How to implement f (g x) (h x) point-freely in Haskell?

Question

From this answer one learns how to implement the function \x y z -> f x (g y z) in a pointless way in Haskell, where f and g are functions. And my question is

How to write the function \x -> f (g x) (h x) in a pointfree manner in Haskell? Here f g h are functions for which f (g x) (h x) is defined.

The idea I currently have in mind is something like the following.

uncurry f (mapTuple ($ x) (g, h))

But several tries shows that this is fallacious; even the part map ($ x) [g, h] is suspicious: what if g and h have different ranges?

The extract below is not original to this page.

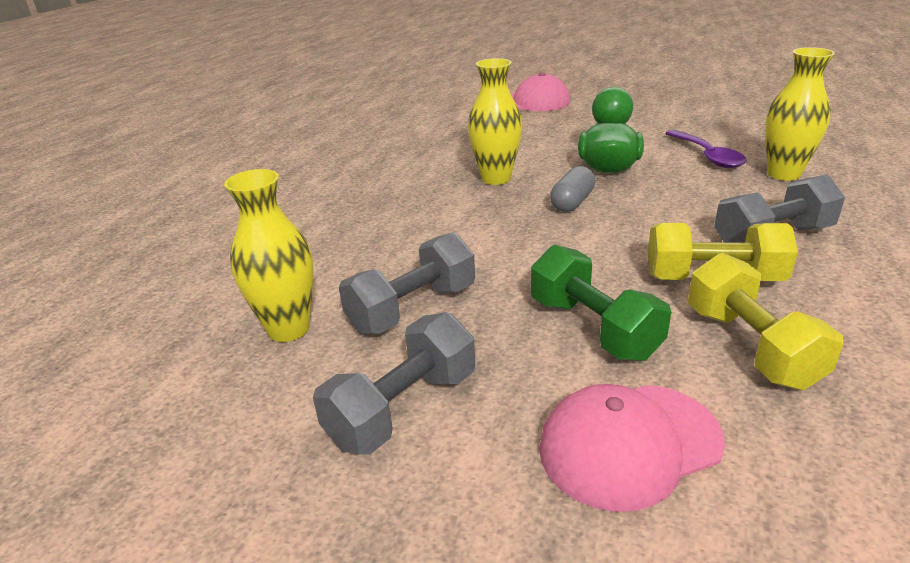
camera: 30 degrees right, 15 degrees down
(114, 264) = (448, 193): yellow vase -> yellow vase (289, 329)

In addition, readability is not too much an issue here.

Any help is sincerely appreciated.

Answer 1

This only serves to collect and put into order the answers in the comments. According to the abstraction-elimination process in the link in the comment by @ PetrPudlák, we can also write

S (S (K f) (S (K g) I)) (S (K h) I),

or, after eta reduction,

S (S (K f) g) h,

where

S x y z = x z (y z)
K x y = x

Specifically in Haskell, thanks to @melpomene for pointing this out, the role of S is played by ap, and that of K by const. Therefore we can write

ap (ap (const f) g) h

In fact we can further reduce:

ap (const f) g = f . g

So our function can be written as:

ap (f . g) h

If translated to Applicative style, we obtain:

f <$> g <*> h

Then this systematic approach can be applied to all lambda terms, and gives the point-free style. :)

Answer 2

Applicative-style

f <$> g <*> h

Control.Compose

join ((g ~> h ~> id) f)

Data.Function.Meld

join (f $* g $$ h *$ id)

Data.Function.Tacit

lurryA @N1 (f <$> (g <$> _1) <*> (h <$> _1))
lurryA @N4 (_1 <*> (_2 <*> _4) <*> (_3 <*> _4)) f g h

Answer 3

The arrow version would be

uncurry f . (g &&& h)

or

(g &&& h) >>> uncurry f

As a diagram:

        g ────
       ╱          ╲
──── &&&      >>>  uncurry f ───
       ╲          ╱
        h ──── 

Answer 4

As melpomene suggested, \x -> f (g x) (h x) is equivalent to liftM2 f g h.

When you have question concerning how to convert Haskell code into pointfree Haskell code, you can just try Pointfree.io.

It is a great tool which often can tell you when NOT to use pointfree code because it goes completely unreadable sometimes :-)